Digital Pulse 2026 – Operators' Technology Stack: Past, Present, and Future
Presented by the Fitness Industry Technology Council
Digital Pulse 2026 is the first comprehensive, multi-continent assessment of digital transformation across the global fitness and active health industry. Developed by the Fitness Industry Technology Council in collaboration with regional industry bodies and research partners, this landmark report moves beyond surface-level adoption metrics to evaluate how technology is actually reshaping operations, member experiences, and business performance across markets worldwide.
About the Report
Drawing on established research frameworks from the AUSactive Digital Futures Report and the EuropeActive/Deloitte European Health & Fitness Market Report, Digital Pulse 2026 synthesizes quantitative assessment, qualitative interviews with leading industry executives, expert consultation, and secondary data analysis into a unified analytical framework. The research was conducted between Q3 2024 and Q1 2026, spanning Australia and New Zealand, 19+ European markets, North America, and emerging regions across Asia, Latin America, and the Middle East.

■ Data for analysis:
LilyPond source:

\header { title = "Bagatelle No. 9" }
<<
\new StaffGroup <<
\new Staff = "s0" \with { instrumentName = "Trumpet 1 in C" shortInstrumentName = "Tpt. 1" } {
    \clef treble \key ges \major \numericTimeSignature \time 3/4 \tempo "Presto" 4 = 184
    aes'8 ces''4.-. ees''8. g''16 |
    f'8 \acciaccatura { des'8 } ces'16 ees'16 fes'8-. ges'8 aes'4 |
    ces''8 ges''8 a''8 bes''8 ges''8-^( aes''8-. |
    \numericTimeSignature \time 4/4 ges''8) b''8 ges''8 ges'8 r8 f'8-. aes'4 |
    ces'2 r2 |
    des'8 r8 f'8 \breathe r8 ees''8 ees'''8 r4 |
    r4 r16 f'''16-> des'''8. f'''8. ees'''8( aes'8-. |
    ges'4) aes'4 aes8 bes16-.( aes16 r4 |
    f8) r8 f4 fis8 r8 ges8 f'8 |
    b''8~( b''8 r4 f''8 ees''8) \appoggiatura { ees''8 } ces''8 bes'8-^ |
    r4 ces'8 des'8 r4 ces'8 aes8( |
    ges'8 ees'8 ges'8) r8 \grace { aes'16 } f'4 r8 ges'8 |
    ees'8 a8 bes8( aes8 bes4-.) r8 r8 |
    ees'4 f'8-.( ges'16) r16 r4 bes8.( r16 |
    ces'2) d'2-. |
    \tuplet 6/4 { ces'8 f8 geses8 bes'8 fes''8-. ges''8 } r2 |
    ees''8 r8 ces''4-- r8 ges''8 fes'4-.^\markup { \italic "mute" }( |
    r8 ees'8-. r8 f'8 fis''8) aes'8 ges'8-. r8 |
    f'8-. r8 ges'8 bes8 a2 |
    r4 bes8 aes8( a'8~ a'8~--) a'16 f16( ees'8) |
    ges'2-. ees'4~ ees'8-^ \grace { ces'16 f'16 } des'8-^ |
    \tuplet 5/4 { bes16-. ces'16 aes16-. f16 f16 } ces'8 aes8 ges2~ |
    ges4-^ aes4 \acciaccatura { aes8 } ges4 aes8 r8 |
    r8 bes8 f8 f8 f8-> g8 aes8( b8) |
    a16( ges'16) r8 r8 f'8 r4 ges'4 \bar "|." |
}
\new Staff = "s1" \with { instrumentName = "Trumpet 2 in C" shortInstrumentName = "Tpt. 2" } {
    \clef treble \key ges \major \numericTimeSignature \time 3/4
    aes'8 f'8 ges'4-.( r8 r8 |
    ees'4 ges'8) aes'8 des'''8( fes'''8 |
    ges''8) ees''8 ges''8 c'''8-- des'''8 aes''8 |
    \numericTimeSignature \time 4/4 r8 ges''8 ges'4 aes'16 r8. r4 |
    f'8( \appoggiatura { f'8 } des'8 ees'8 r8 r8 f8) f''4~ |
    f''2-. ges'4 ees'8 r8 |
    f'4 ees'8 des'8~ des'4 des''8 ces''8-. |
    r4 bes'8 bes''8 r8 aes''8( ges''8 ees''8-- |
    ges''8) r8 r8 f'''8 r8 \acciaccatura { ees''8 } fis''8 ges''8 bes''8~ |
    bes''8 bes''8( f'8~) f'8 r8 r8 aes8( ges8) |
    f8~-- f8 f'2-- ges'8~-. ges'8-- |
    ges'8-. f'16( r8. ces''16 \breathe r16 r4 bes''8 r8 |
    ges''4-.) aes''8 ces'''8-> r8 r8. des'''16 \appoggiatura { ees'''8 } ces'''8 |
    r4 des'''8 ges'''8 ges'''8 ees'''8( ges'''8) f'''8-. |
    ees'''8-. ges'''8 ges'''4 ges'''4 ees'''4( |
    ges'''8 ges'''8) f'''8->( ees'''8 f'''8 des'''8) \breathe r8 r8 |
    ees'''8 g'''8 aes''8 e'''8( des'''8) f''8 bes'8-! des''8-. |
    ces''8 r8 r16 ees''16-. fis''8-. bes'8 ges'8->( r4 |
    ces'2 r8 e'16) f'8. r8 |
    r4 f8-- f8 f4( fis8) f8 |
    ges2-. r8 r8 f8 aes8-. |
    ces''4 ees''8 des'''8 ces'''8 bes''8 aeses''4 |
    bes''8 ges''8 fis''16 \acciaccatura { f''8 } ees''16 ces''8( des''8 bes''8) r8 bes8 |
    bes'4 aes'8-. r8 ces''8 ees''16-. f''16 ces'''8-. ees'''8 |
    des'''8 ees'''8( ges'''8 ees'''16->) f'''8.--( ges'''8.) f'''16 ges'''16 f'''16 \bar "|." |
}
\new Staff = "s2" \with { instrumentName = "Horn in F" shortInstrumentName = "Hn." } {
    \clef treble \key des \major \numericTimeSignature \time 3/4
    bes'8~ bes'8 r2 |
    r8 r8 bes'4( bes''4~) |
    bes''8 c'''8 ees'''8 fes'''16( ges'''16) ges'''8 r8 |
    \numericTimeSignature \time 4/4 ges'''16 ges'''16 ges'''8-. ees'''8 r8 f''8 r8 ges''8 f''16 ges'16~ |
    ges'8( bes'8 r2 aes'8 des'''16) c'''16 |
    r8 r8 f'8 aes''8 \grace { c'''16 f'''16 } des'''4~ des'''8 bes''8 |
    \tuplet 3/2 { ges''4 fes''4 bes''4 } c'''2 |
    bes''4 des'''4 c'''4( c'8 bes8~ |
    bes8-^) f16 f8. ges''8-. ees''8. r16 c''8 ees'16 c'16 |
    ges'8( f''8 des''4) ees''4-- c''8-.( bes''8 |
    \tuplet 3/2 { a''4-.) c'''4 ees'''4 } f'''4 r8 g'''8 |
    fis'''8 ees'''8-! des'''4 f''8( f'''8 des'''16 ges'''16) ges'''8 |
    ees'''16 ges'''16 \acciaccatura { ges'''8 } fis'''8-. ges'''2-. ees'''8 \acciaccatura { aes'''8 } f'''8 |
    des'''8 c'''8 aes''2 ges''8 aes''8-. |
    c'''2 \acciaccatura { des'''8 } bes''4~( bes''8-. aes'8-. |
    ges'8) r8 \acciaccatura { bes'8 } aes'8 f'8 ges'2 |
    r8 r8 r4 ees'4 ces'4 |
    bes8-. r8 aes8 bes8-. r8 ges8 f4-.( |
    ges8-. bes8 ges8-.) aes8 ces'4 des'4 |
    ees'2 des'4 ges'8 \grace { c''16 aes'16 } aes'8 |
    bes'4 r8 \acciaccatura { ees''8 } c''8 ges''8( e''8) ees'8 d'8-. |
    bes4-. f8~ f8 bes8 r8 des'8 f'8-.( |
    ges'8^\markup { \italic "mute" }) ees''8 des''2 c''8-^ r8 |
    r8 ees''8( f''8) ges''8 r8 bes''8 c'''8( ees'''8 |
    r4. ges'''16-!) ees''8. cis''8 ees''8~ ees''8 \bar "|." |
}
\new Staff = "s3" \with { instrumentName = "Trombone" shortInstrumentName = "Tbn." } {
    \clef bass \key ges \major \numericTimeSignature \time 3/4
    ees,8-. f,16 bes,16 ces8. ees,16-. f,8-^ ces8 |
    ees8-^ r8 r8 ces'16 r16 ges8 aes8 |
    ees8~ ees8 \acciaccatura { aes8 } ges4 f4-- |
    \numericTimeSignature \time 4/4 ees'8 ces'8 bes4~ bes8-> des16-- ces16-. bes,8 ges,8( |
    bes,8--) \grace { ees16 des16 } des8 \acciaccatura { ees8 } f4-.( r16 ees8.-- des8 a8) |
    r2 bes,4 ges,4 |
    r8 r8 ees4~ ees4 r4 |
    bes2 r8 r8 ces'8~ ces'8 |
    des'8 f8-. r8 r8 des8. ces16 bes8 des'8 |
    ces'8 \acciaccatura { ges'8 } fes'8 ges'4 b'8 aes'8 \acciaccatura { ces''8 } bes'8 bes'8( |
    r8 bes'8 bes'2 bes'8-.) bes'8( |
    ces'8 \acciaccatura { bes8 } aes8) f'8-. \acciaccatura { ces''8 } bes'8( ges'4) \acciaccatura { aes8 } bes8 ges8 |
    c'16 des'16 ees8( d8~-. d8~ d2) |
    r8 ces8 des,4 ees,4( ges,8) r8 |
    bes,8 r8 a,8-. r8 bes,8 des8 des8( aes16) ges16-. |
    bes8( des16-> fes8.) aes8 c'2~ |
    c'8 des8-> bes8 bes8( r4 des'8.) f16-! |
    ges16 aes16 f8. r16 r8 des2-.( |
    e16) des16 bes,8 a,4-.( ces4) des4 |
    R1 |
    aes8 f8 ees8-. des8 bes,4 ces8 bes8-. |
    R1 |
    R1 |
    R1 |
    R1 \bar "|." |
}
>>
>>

■ Exercise:
What is the Spanish translation of this sentence from the Digital Pulse 2026 text: "Digital Pulse 2026 is the first comprehensive, multi-continent assessment of digital transformation across the global fitness and active health industry."? The listing has no connection to the Digital Pulse 2026 text.

■ Result for this task:
Digital Pulse 2026 es la primera evaluación integral y multicontinental de la transformación digital en la industria global del fitness y la salud activa.